Wednesday, February 3, 2010

In Search of Lost...




Thyme.

My first Proust entry was ridiculously huge, which isn't exactly the best way to write in the blog medium. Anyway, I'll try to be a bit more concise; I'm still getting the hang of this thing.

I've been reading some articles about Swann's Way today, and one, titled "Stylistic, Structural, and Thematic Transformations in Proust's Du cote de chez Swann" by Harold F. Mosher, Jr., highlighted the metafictional elements of the novel as aspects of the theme of "life as art." As I wrote in my previous post, the narrator and several other characters escape into fantasy worlds, and that the line between fantasy and reality is not always clear. Mosher expounds on this theme further, in relation to the romances between Swann and Odette, and the young narrator and Swann's daughter Gilberte. Both Swann and the narrator transform life into art through elevating their beloveds, and thereby largely fictionalizing them. Swann exhibits "willed blindness" to Odette's infidelity, and he transforms her from a demimondaine into his wife, a member of the aristocracy. Although Swann, and the narrator in relation to Gilberte, elevates his beloved to the level of a goddess, he occupies the role of creator, of a godlike figure with the power to shape this woman through his own imagination.

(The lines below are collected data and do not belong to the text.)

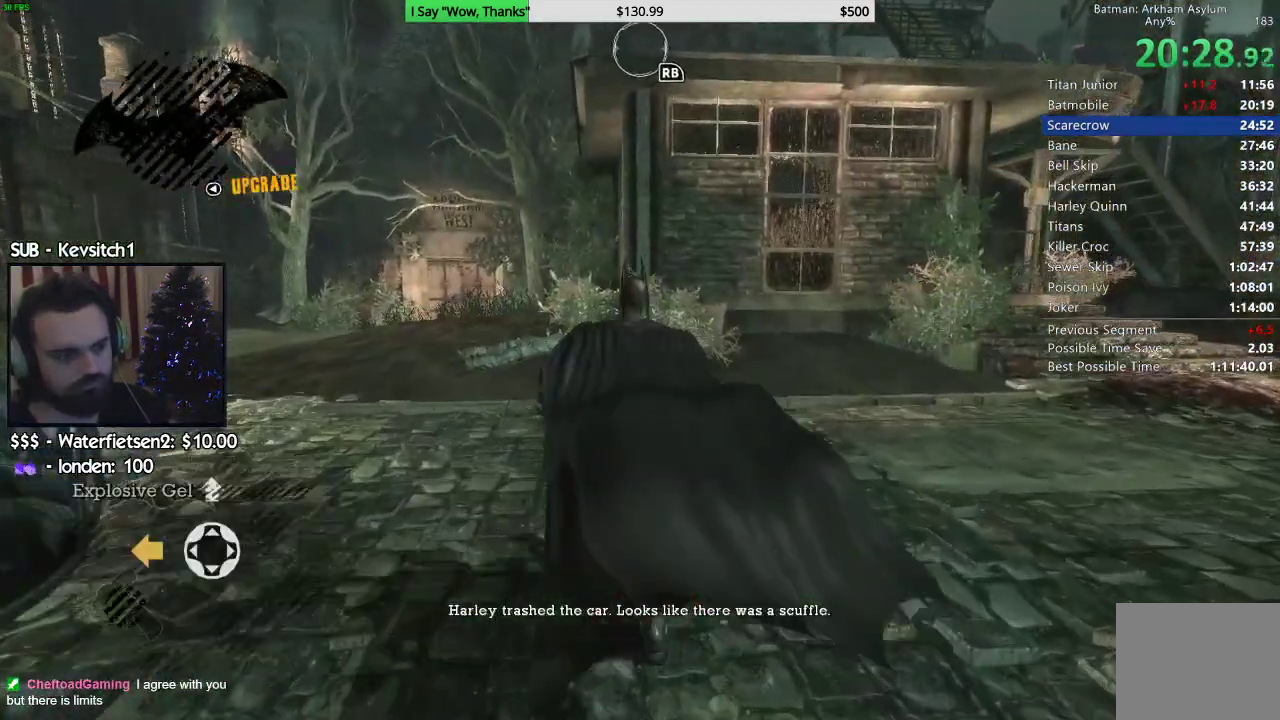
{"buttons": ["CROSS"], "left_stick": "up", "right_stick": "center", "events": [[17, "DPAD_LEFT", "up"]]}
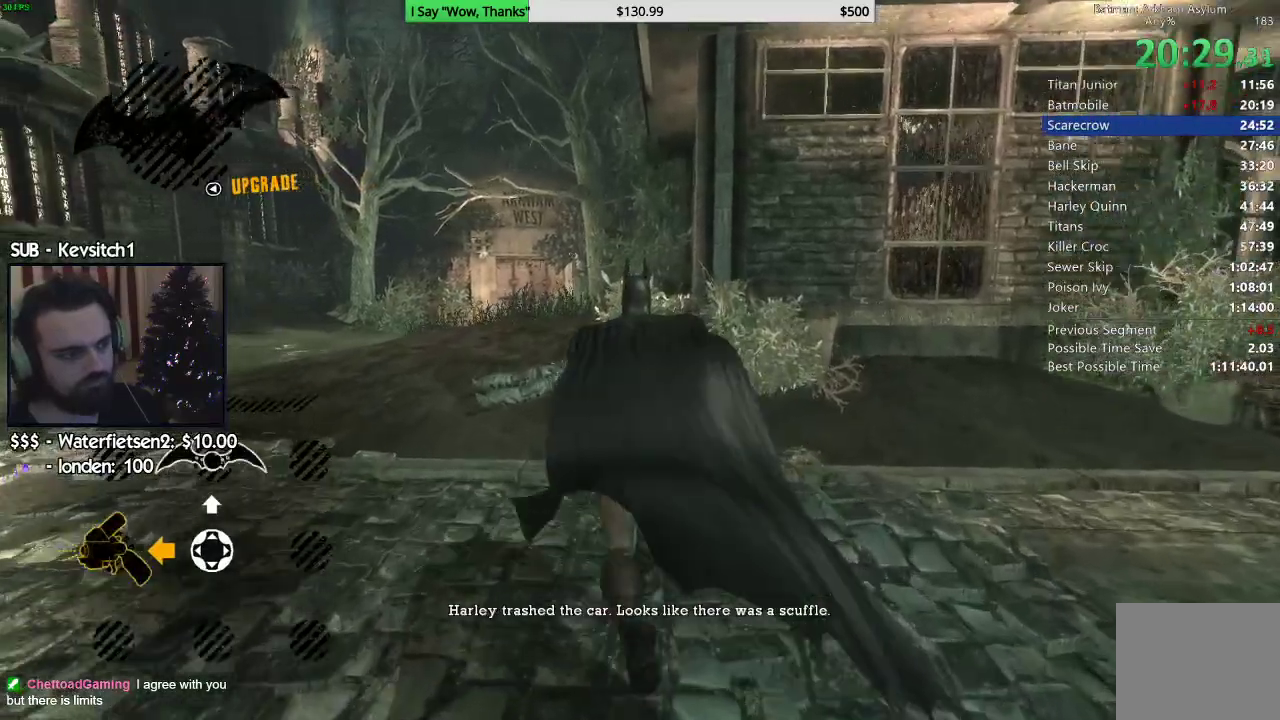
{"buttons": ["CROSS"], "left_stick": "up", "right_stick": "down", "events": [[83, "right_stick", "down"]]}
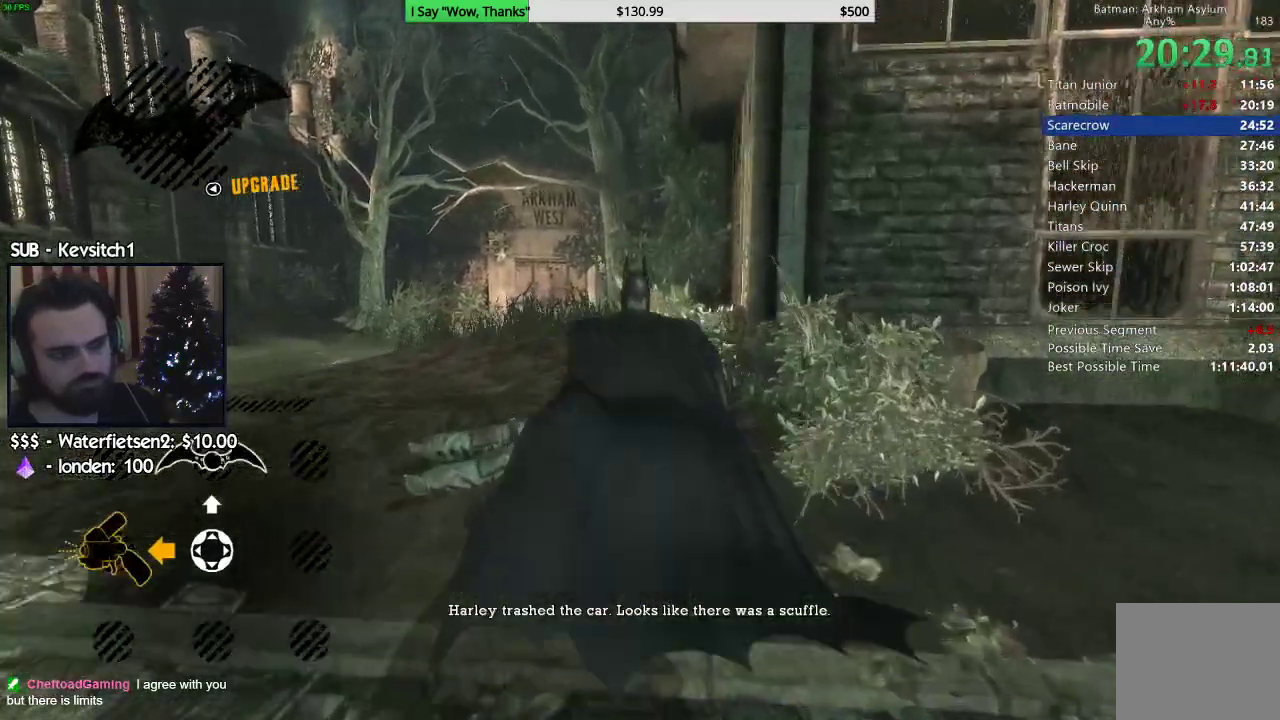
{"buttons": ["CROSS"], "left_stick": "up", "right_stick": "center", "events": [[17, "right_stick", "center"]]}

Swann's Way, in placing the narrator at that age where romantic longings are quite intense, has some elements of the fairy tale in it. Mosher identifies the three subdivisions within Swann's Way as examples of different types of romance; Part One is a pastoral romance, in which the narrator finds mystery and divinity in nature (and his desires are rather undifferentiated); Part Three is a heroic romance, with a specific object (Gilberte) and the narrator's religious reverence for her and his quest to obtain her love. Mosher claims that Part Two is a romantic comedy of manners, in which Swann confronts the reality of Odette compared with his idealized fantasies of her.

With Valentine's Day approaching, this is an apposite topic of discussion, one that I raised in my post on Tolstoy's story "The Kreutzer Sonata"; does love necessarily entail an element of fictionalization?

I think that, to a certain extent, we all fictionalize ourselves. We form abstractions, images, and narratives in order to organize our experiences and make sense of them. The transformation of life into art is a mode of comprehending our experiences; the very act of reflecting on an experience requires it to be translated into narrative form, which is of course, a creation of art.

And so we do this with our individual love stories. This isn't necessarily a bad thing, and it doesn't mean that love is based on a falsehood. As Heidegger wrote, art and poetry function to reveal truth, they "unconceal" a person or an object's true being. That is, of course, how art should ideally function; there is art that is more divorced from truth (as I'm sure all of us can agree upon recalling some embarrassing and nonsensical middle school crushes and imagined romances such as Proust's narrator). But, I think that in our artistic renditions of our own love stories, the images that we must create of a loved person in order to comprehend them, do function to reveal the truth of what is best in that individual. Whether art reveals truth in the romances in Swann's Way, however, remains to be seen.